Das Bundesamt für Verkehr (BAV) hat die schweizerischen Bahnunternehmen beauftragt, das Bahnsystem schrittweise weiterzuentwickeln. Im Vordergrund steht der Ersatz von Systemen, die an ihr Lebensende kommen. Die Weiterentwicklung muss europakompatibel erfolgen, finanziell nachhaltig sein und sich ins bestehende System einfügen. Dies hält das BAV in seiner Beurteilung des Konzepts des Branchenprogramms «Smartrail 4.0» fest.

Weiche vor dem Gotthard-Basistunnel.
Die Weiterentwicklung der Eisenbahnsysteme muss europakompatibel sein.
© SBB

Das BAV fällt im Hinblick auf die Einführung neuer Systemstandards bei der Bahn die relevanten Richtungsentscheide. Hierfür hat das BAV den Konzeptbericht «Smartrail 4.0» geprüft, den die Branche unter Führung der SBB im Januar 2020 eingereicht hat. Dieser basiert auf Eigeninitiative der Bahnunternehmen und sieht eine umfassende Digitalisierung der Systeme und Sicherungsanlagen im Eisenbahn-Normalspurbereich vor. Aus Sicht BAV ist eine gesamtheitliche und branchenübergreifende Betrachtung richtig. Grundsätzlich ist das damit verbundene Programm indes zu stark technisch orientiert, schwer überschaubar und zu wenig mit den internationalen Entwicklungen abgestimmt. Es besteht ein beträchtliches Risiko, dass die Komplexität der vielen miteinander verknüpften Vorhaben nicht beherrschbar ist. Die vorgelegte Planung erscheint deutlich zu optimistisch.

Das BAV hat die Branche deshalb beauftragt, die geplanten Vorhaben schrittweise umzusetzen und sich auf die anwendungsreifen, erfolgsversprechenden Teilprogramme zu konzentrieren. Dazu gehören zum Beispiel das Projekt für einen automatischen Warnprozess (AWAP-Light). Dieses soll es ermöglichen, Bauarbeiter auf den Gleisen über mobile Warnanlagen automatisiert über herannahende Züge zu warnen. Ebenfalls weiterentwickelt werden soll das Traffic Management System (TMS). Das TMS ist ein umfangreiches Softwareprojekt, das die Automatisierung der Fahrpläne und der Disposition vorsieht. Verschiedene Fragen, unter anderem die hohen Risiken dieses Softwareprojekts, sind jedoch vertieft zu analysieren. Verschiedene andere Projekte von Smartrail sieht das BAV wegen der genannten Risiken nicht als zielführend, zum Beispiel die Entwicklung eines neuen Stellwerktyps oder Projekte für die Entwicklung selbstfahrender Züge, die nicht auf der bestehenden Führerstandsignalisierung (ETCS Level 2) basieren.

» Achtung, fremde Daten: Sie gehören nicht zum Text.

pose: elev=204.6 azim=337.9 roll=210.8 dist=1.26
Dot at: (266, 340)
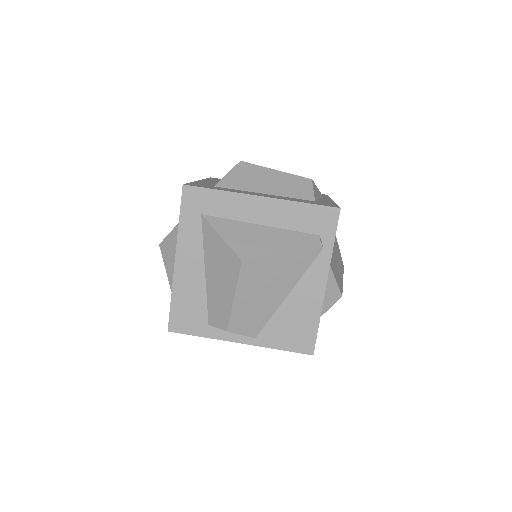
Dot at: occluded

Eurokompatible Weiterentwicklung

Für das BAV ist unabdingbar, dass die Smartrail-Vorhaben umfassend mit den Entwicklungen in der EU abgestimmt werden. Es muss sichergestellt werden, dass der grenzüberschreitende Verkehr technisch weiter vereinfacht werden kann. Bei verschiedenen Projekten von Smartrail müssen EU-Richtungsentscheide abgewartet werden, damit in der Schweiz keine teuren «Insel-Lösungen» entstehen. Die Schweizer Interessen sind aktiv in den EU-Arbeitsgruppen einzubringen.

Das BAV hält überdies fest, dass die Finanzierung des Programms Smartrail geklärt werden muss. Diese kann nur beschränkt über die Leistungsvereinbarungen zum Betrieb und Substanzerhalt der Bahninfrastruktur erfolgen. Eine derartige Finanzierung ist nur für konkrete Infrastrukturvorhaben möglich, mit denen Eisenbahnanlagen auf dem aktuellen technischen Stand gehalten werden. Forschung und Entwicklung sind nicht über die Leistungsvereinbarung finanzierbar. Die Finanzierungsmöglichkeiten für eine Anpassung des Rollmaterials an neue technische Möglichkeiten haben die Bahnunternehmen zu konkretisieren.

Das BAV kommt weiter zum Schluss, dass das Programm Smartrail bislang zu wenig ins bestehende System integriert ist. Insbesondere fehlt eine institutionalisierte Abstimmung mit anderen SBB-Bereichen und der Industrie.  

In einem nächsten Schritt wird das BAV die Schweizer ERTMS-Strategie überprüfen und bedarfsweise Richtungsentscheide treffen zum weiteren Vorgehen beim Zugbeeinflussungssystem ETCS.